A power of attorney is a document by which the donor gives the attorney the power to act on behalf of and in the name of the donor. This potentially broad authority led to a requirement for particular execution formalities under English and Cayman law. This note provides brief answers to the most common questions that arise in relation to Cayman powers of attorney.
1. What are the execution requirements for a Cayman law governed document containing a PoA?
- Execution by individual: document must be expressed to be executed as a deed and signed by the donor. Signature must be witnessed.
- Execution by Cayman company: document must be executed either (i) by affixing to it the company's seal (in accordance with its articles of association) or (ii) by having it executed by the company by any person acting under the company's express or implied authority and ensuring that it is expressed to be executed as a deed.
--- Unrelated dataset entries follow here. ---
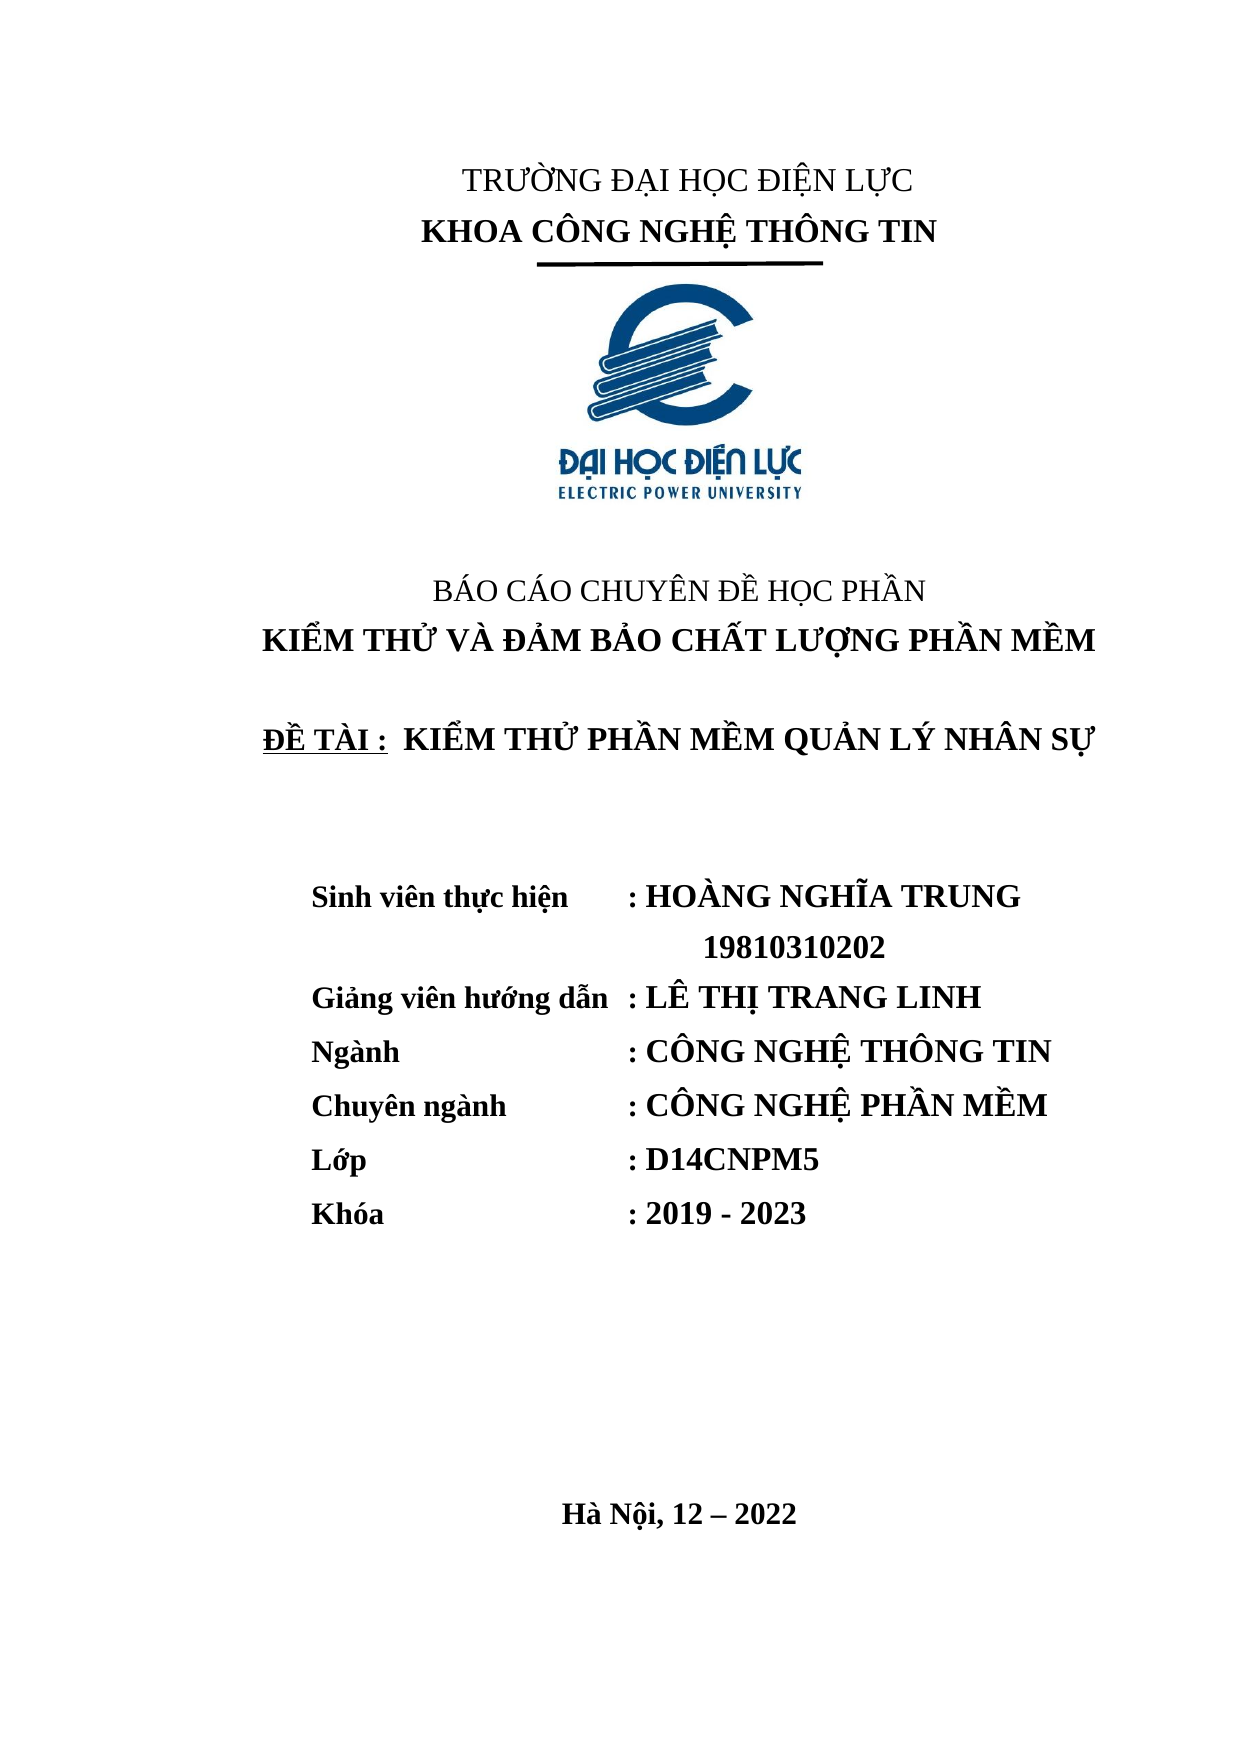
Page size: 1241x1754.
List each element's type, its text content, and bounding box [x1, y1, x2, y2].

text Chuyên ngành : CÔNG NGHỆ PHẦN MỀM [252, 1085, 1122, 1124]
text Khóa : 2019 - 2023 [252, 1193, 1122, 1231]
text 19810310202 [402, 927, 1122, 965]
text BÁO CÁO CHUYÊN ĐỀ HỌC PHẦN [177, 572, 1122, 608]
text ĐỀ TÀI : KIỂM THỬ PHẦN MỀM QUẢN LÝ NHÂN SỰ [177, 720, 1122, 758]
text Hà Nội, 12 – 2022 [177, 1495, 1122, 1531]
text Sinh viên thực hiện : HOÀNG NGHĨA TRUNG [252, 876, 1122, 914]
text KIỂM THỬ VÀ ĐẢM BẢO CHẤT LƯỢNG PHẦN MỀM [177, 620, 1122, 658]
text Lớp : D14CNPM5 [252, 1139, 1122, 1178]
text KHOA CÔNG NGHỆ THÔNG TIN [177, 211, 1122, 249]
text TRƯỜNG ĐẠI HỌC ĐIỆN LỰC [177, 160, 1122, 198]
picture [544, 266, 814, 511]
text Giảng viên hướng dẫn : LÊ THỊ TRANG LINH [252, 978, 1122, 1016]
text Ngành : CÔNG NGHỆ THÔNG TIN [252, 1032, 1122, 1070]
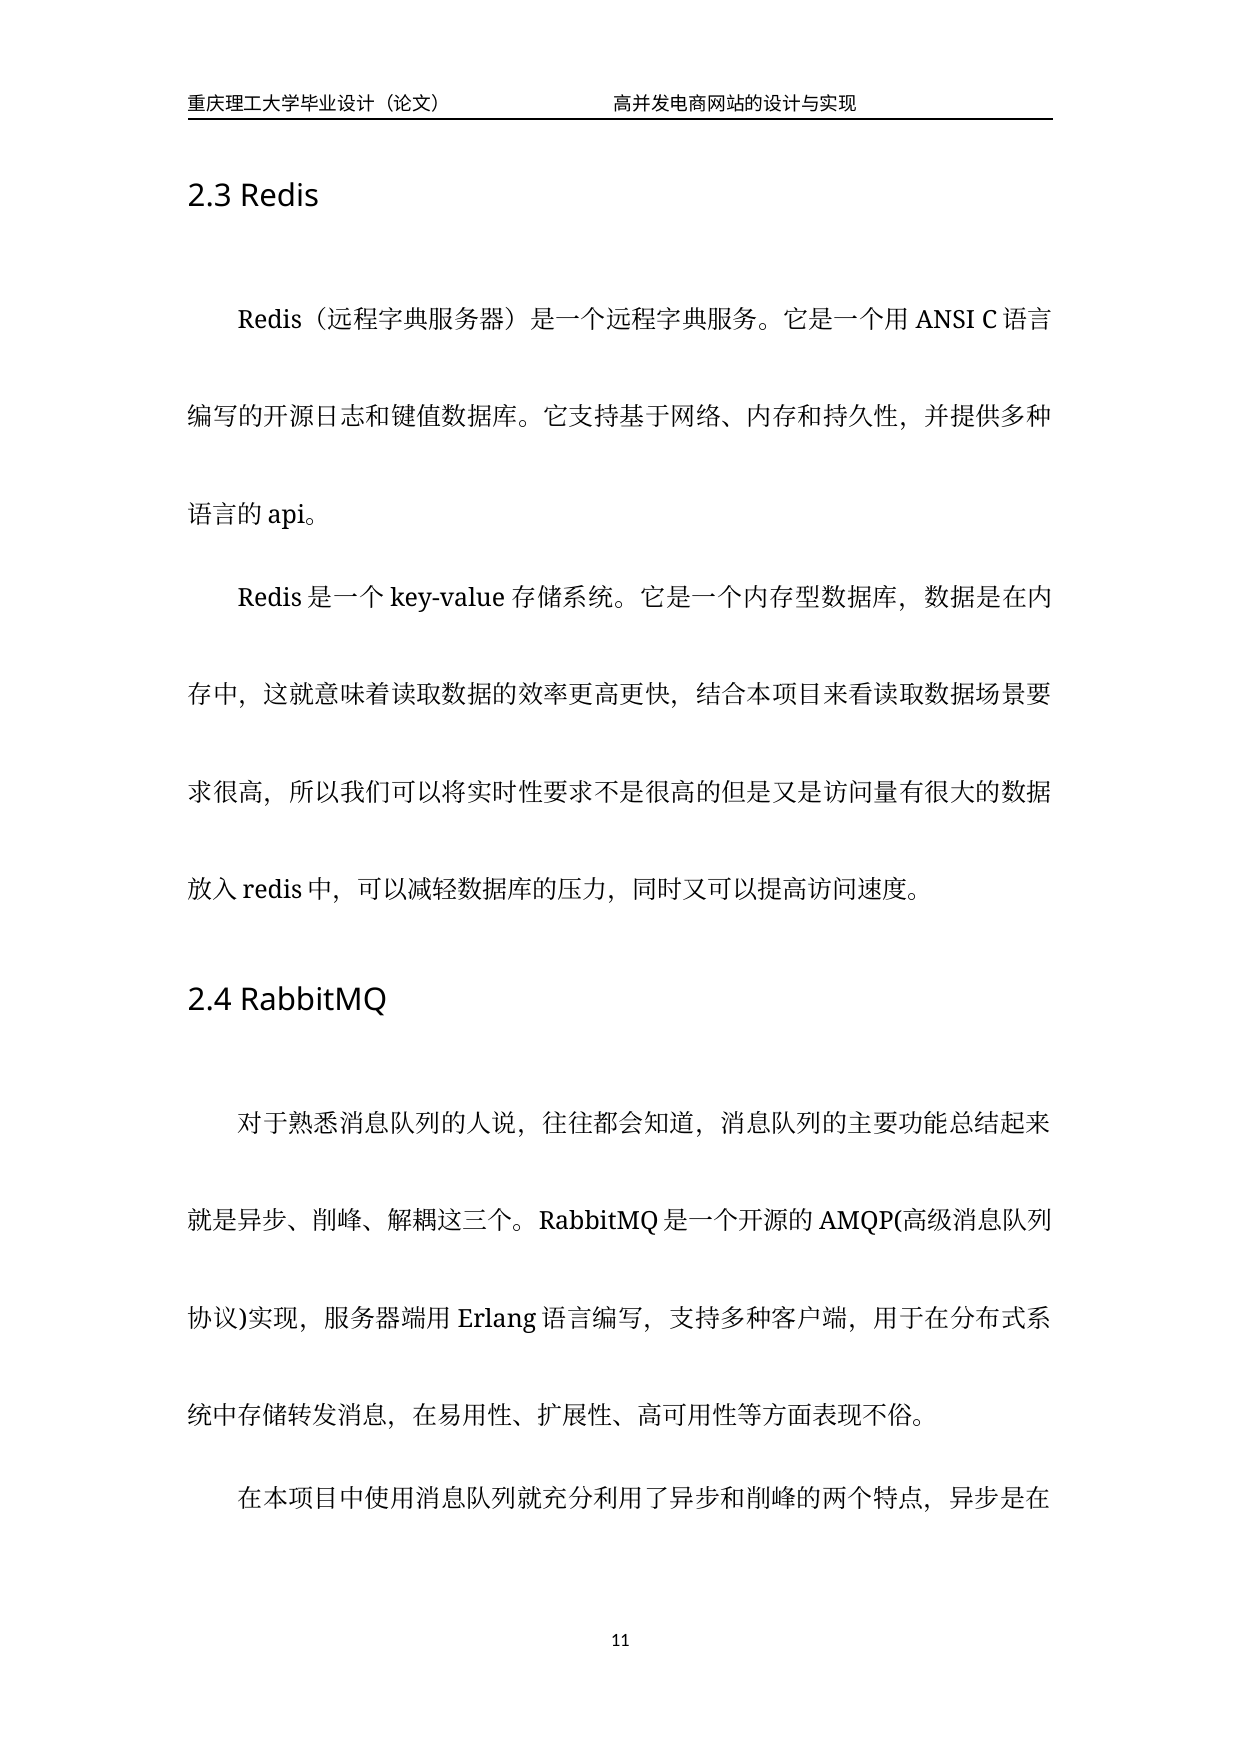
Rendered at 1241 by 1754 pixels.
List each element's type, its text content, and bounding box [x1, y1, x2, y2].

text Redis是一个key-value存储系统。它是一个内存型数据库，数据是在内存中，这就意味着读取数据的效率更高更快，结合本项目来看读取数据场景要求很高，所以我们可以将实时性要求不是很高的但是又是访问量有很大的数据放入redis中，可以减轻数据库的压力，同时又可以提高访问速度。 [187, 563, 1053, 921]
text Redis（远程字典服务器）是一个远程字典服务。它是一个用ANSI C语言编写的开源日志和键值数据库。它支持基于网络、内存和持久性，并提供多种语言的api。 [187, 285, 1053, 545]
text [187, 1464, 1053, 1529]
subtitle 2.4 RabbitMQ [187, 966, 1053, 1031]
text 对于熟悉消息队列的人说，往往都会知道，消息队列的主要功能总结起来就是异步、削峰、解耦这三个。RabbitMQ是一个开源的AMQP(高级消息队列协议)实现，服务器端用Erlang语言编写，支持多种客户端，用于在分布式系统中存储转发消息，在易用性、扩展性、高可用性等方面表现不俗。 [187, 1089, 1053, 1446]
subtitle 2.3 Redis [187, 162, 1053, 227]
Signature need not be witnessed (unless required under the articles of association or other signing authority, which would be unusual).
- Execution by non-Cayman company: document must be executed (i) by either of the ways applicable for a Cayman company (see para (b) above), or (ii) by executing it in conformity with the requirements imposed by the laws of the jurisdiction in which the overseas company was formed or incorporated and its constitutional documents.
2. What are the Cayman execution requirements for a non-Cayman law governed document containing a PoA, where the donor is a Cayman company?
Same as para 1(b) above, irrespective of the jurisdiction where the attorney is to operate. The fact that a PoA granted by a Cayman company is governed by the law of another jurisdiction cannot override the requirements of Cayman law, since it is Cayman law generally and the Companies Law (Revised) and Powers of Attorney Law (Revised) specifically, that determine the company's formation, capacity and execution requirements with respect to deeds and powers of attorney.
It may be that the governing law jurisdiction or the jurisdiction in which the attorney is to operate will have its own execution requirements, in which case the Cayman company should also comply with such requirements.
3. What are the execution requirements where a limited partnership agreement of a Cayman exempted limited partnership contains a PoA?
The Exempted Limited Partnership Law, 2014 states that any LPA including a PoA is deemed to be executed as a deed. The requirements set out under 1 above do not therefore apply for the PoA to be valid as a matter of Cayman law (though it remains customary for LPAs to contain the "executed as a deed" wording).
This deeming provision does not apply to a subscription agreement containing a PoA, which must therefore still be executed as a deed.
The content of this article is intended to provide a general guide to the subject matter. Specialist advice should be sought about your specific circumstances.